- The Washington Times - Friday, March 26, 2004

Washington Redskins coach Joe Gibbs takes to the field today to oversee his first practice since ending 11 years of retirement in January.

The offseason’s first minicamp — scheduled for closed afternoon practices today, tomorrow and Sunday — will provide Gibbs and his staff their first opportunity to evaluate players outside of simply watching tape of past games.

Thanks to NFL rules that permit a pre-draft minicamp when a team hires a new coach, Washington is holding this session for the third time in four years. Gibbs, though, is optimistic that the club’s constant turnover — and the consequent frustration of Redskins players and fans — finally will end.

“I was talking to one of [the players], and he said, ‘I’m kind of sick and tired of this changing coaches all the time.’” Gibbs recalled with a laugh this week. “I said, ‘I am too. Let’s don’t do that anymore, OK?’”

Groundwork for the practices was laid last night when Gibbs held his first team meeting. Players were introduced to the staff, told the few team rules — which boil down to two, according to the coach: “common sense, and don’t embarrass the Redskins” — and given a rough sketch of the setup and expectations for the next nine — and preferably 10 — months.

“We’re going to start a long process here of working on football,” Gibbs said.

Most players hadn’t met Gibbs as of early this week, and they once again must assimilate into an overhauled roster that includes 11 acquisitions since March2. Thus, this minicamp will be as much about learning names and faces as plays.

“It’s going to be like the first day of school,” cornerback Fred Smoot said. “Everybody’s going to be looking around, sizing each other up. It’s a lot of new faces. It takes somebody like me to break that ice and get it going.”

A pair of controversies loom over the proceedings, though neither debate is expected to fully intensify for several months. The first is the battle at quarterback between Pro Bowl passer Mark Brunell and young incumbent Patrick Ramsey. The second is the contract dispute between linebacker LaVar Arrington and the Redskins.
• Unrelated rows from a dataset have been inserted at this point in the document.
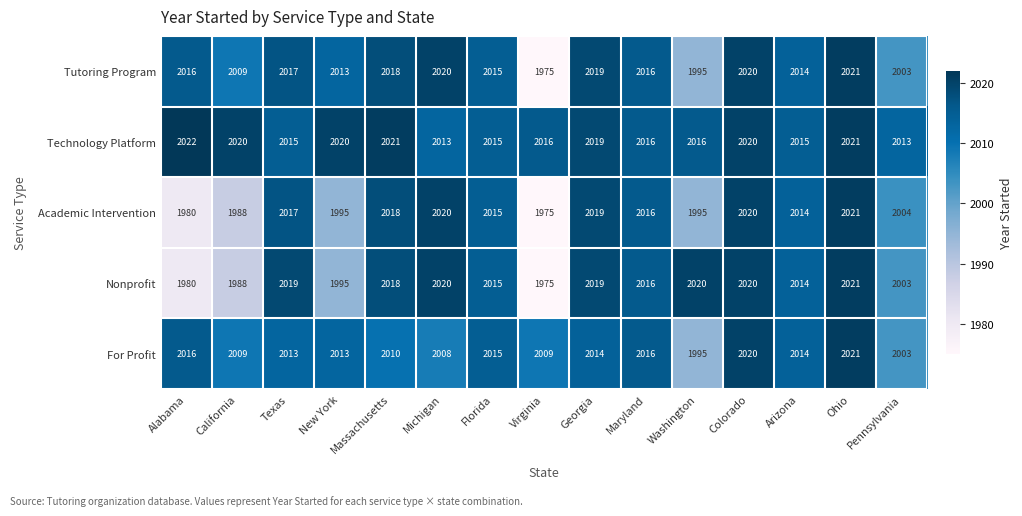

Which series has the largest total across all categories?

Technology Platform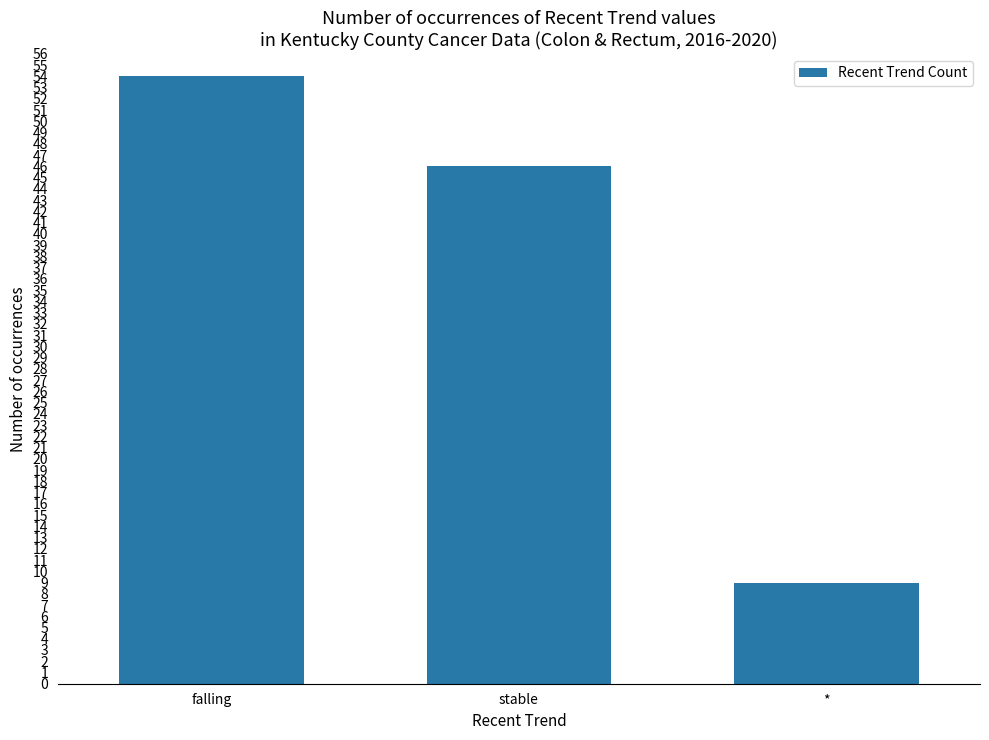

The value at stable is 46. True or false?

True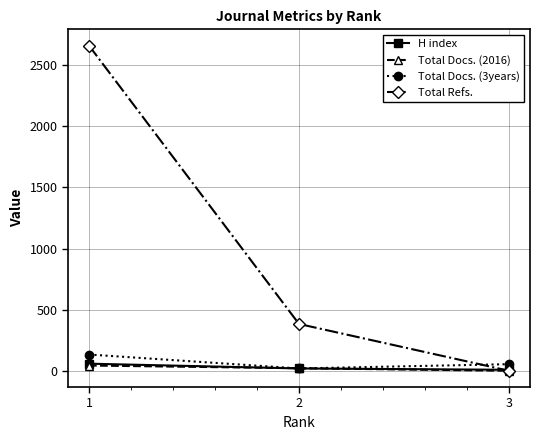

At which category is the sum across all series the highest?

1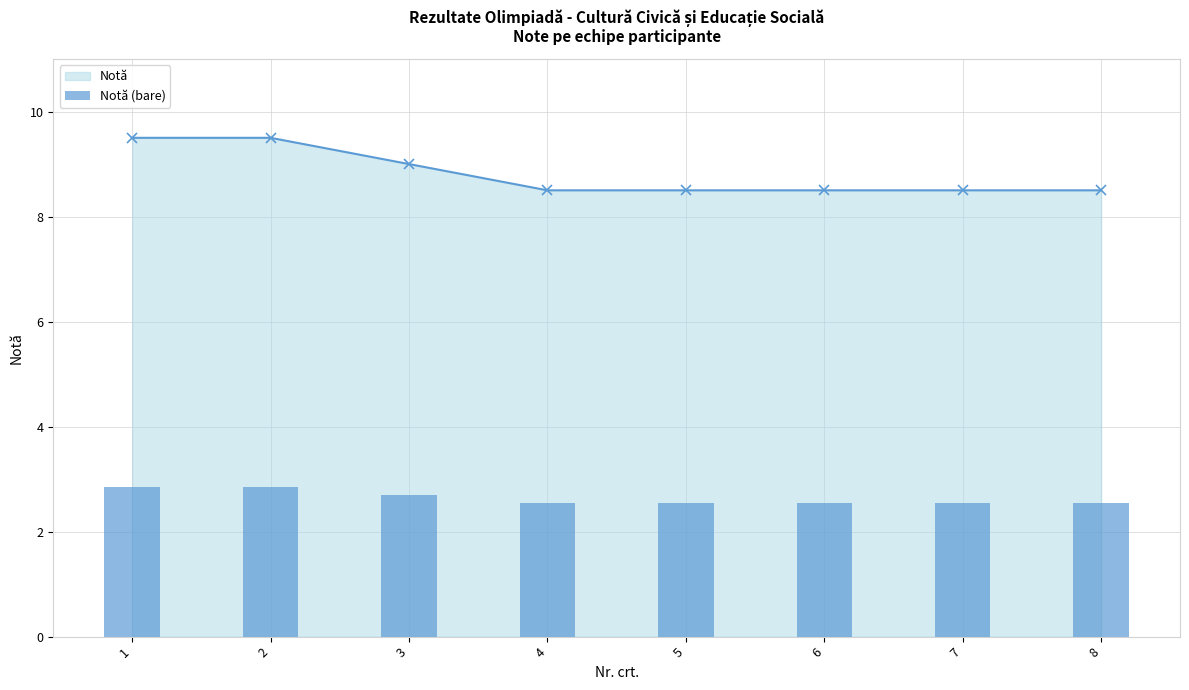

What is the minimum value for Notă?

8.5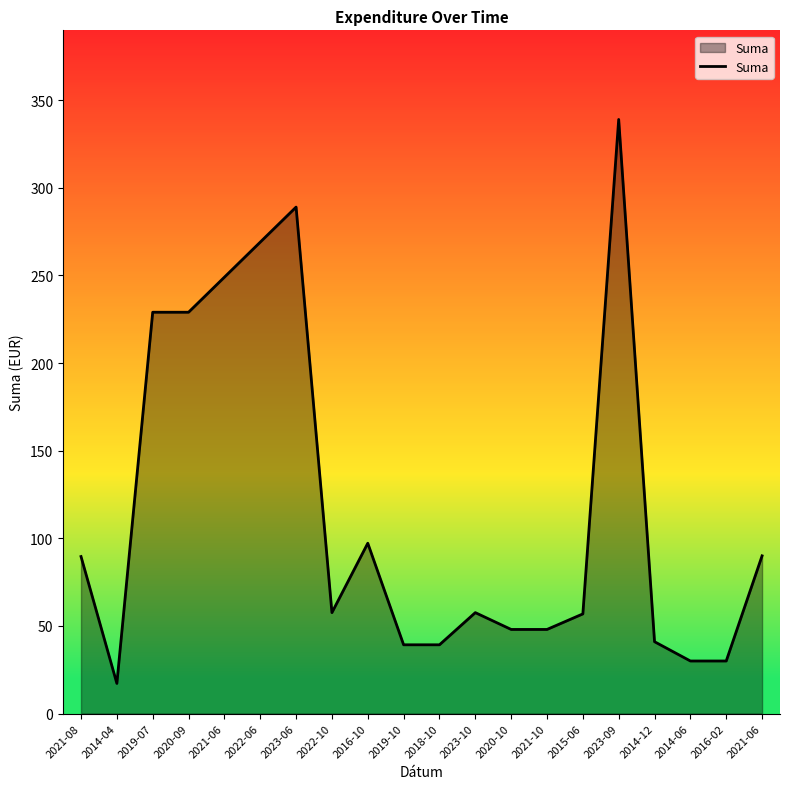

What is the change in value from 2023-06 to 2016-10?

-191.8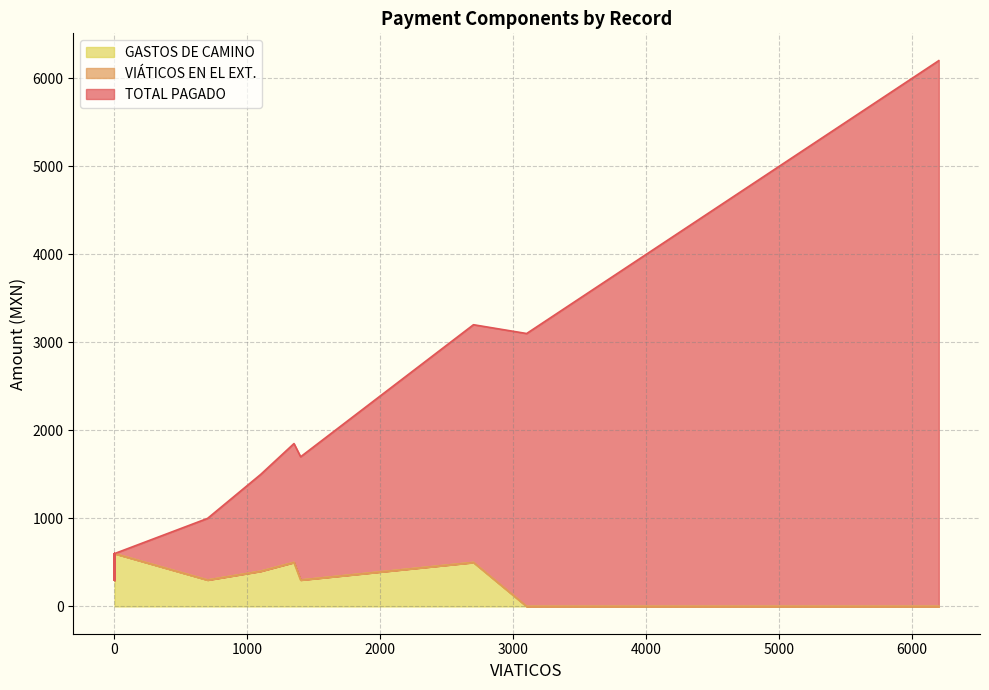

What is the value of the GASTOS DE CAMINO point at the 13th from the left?

400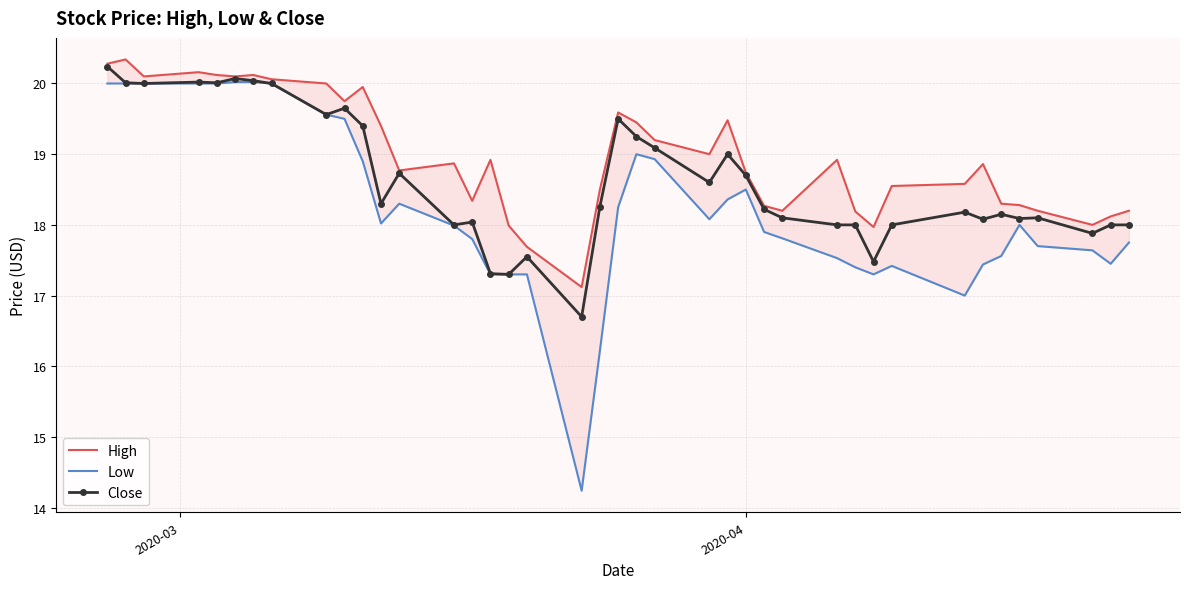

Rank the series by their average value, from highest to lowest.

High, Close, Low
Ramsey, who had surgery in December to remove an ossicle in his right foot, heads an extensive list of players who will be limited or held out of this minicamp. He is scheduled to do some individual throwing drills but won’t participate in any team activities.

Ramsey’s rehabilitation staves off scrutiny of how Gibbs is dividing up snaps for his quarterbacks, a group that also includes Tim Hasselbeck, who competently started five games in place of Ramsey late last season. Brunell remains confident, though, that any debate can be minimized by how he and Ramsey go about their work in coming months.
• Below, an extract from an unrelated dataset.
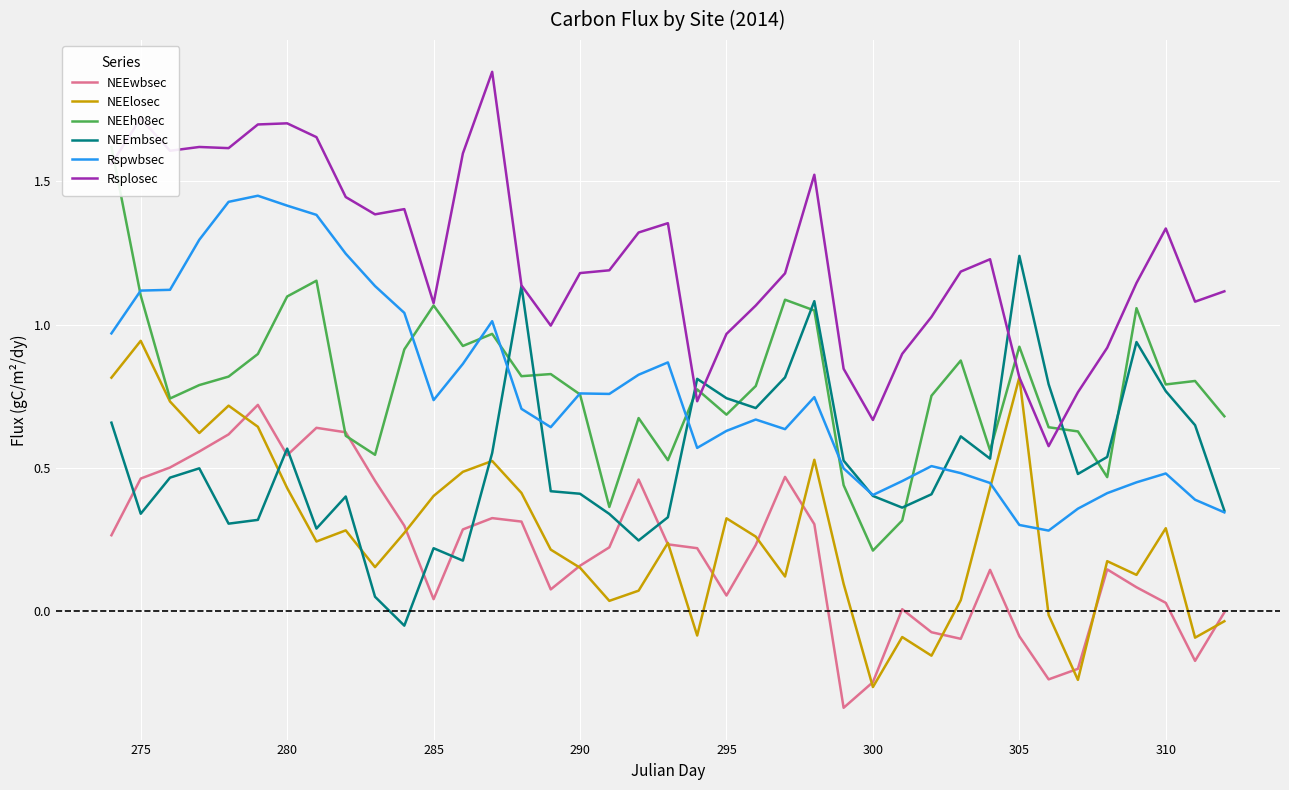

True or false: Rspwbsec has a value of 0.2 at 290.

False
“Obviously, there will be a lot of talk from [the media’s] end,” Brunell said. “I don’t know if anything will be fabricated. But all I know is, I’ve been in this situation before, where you have another quarterback who’s certainly capable of leading a team. You find a way to make it work and just go play hard. Do what you know and do what you do best.”
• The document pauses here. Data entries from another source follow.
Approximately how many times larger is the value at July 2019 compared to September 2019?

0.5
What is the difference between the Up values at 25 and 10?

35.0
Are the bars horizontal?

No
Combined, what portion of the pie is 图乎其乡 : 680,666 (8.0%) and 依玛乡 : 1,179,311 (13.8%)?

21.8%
Arrington will participate even though it is clear both he and the Redskins are starting to take his contract dispute a bit personally. The Pro Bowl linebacker has accused Washington of removing a $6.5million roster bonus from the extension he signed in December. While awaiting arbitration, he is trying to focus on football.

“I’ve got a job to do,” Arrington said. “And as long as this is my place of business, this is where I’ll be doing it. I want to win. I want to be part of a winning team. And that’s what I plan on being a part of.”

Despite the sideshows, today’s focus undoubtedly will be on Gibbs, whose return to coaching was met with jubilation in Washington. An early glimpse of whether the legendary coach can thrive in the era of free agency and the salary cap comes today.

“I haven’t been in D.C. long, but I think people are more excited about watching him coach than they are about watching us play,” wide receiver Laveranues Coles said. “They want to see him run out the tunnel more than they want to see us come out the tunnel. Really, for me, I’m looking to see what he’s going to bring. That’s all I hear everyone talk about.”

Notes — The Redskins have until today to match the New Orleans Saints’ offer for fullback Bryan Johnson. Washington would get no compensation if Johnson, a restricted free agent, departs. A club official said no decision had been made as of late yesterday. … Approximately six or seven free agents will work out with the Redskins in minicamp. The workouts are partly for numbers, given the club’s many injuries, but a solid performance could bump a player onto the 80-man roster.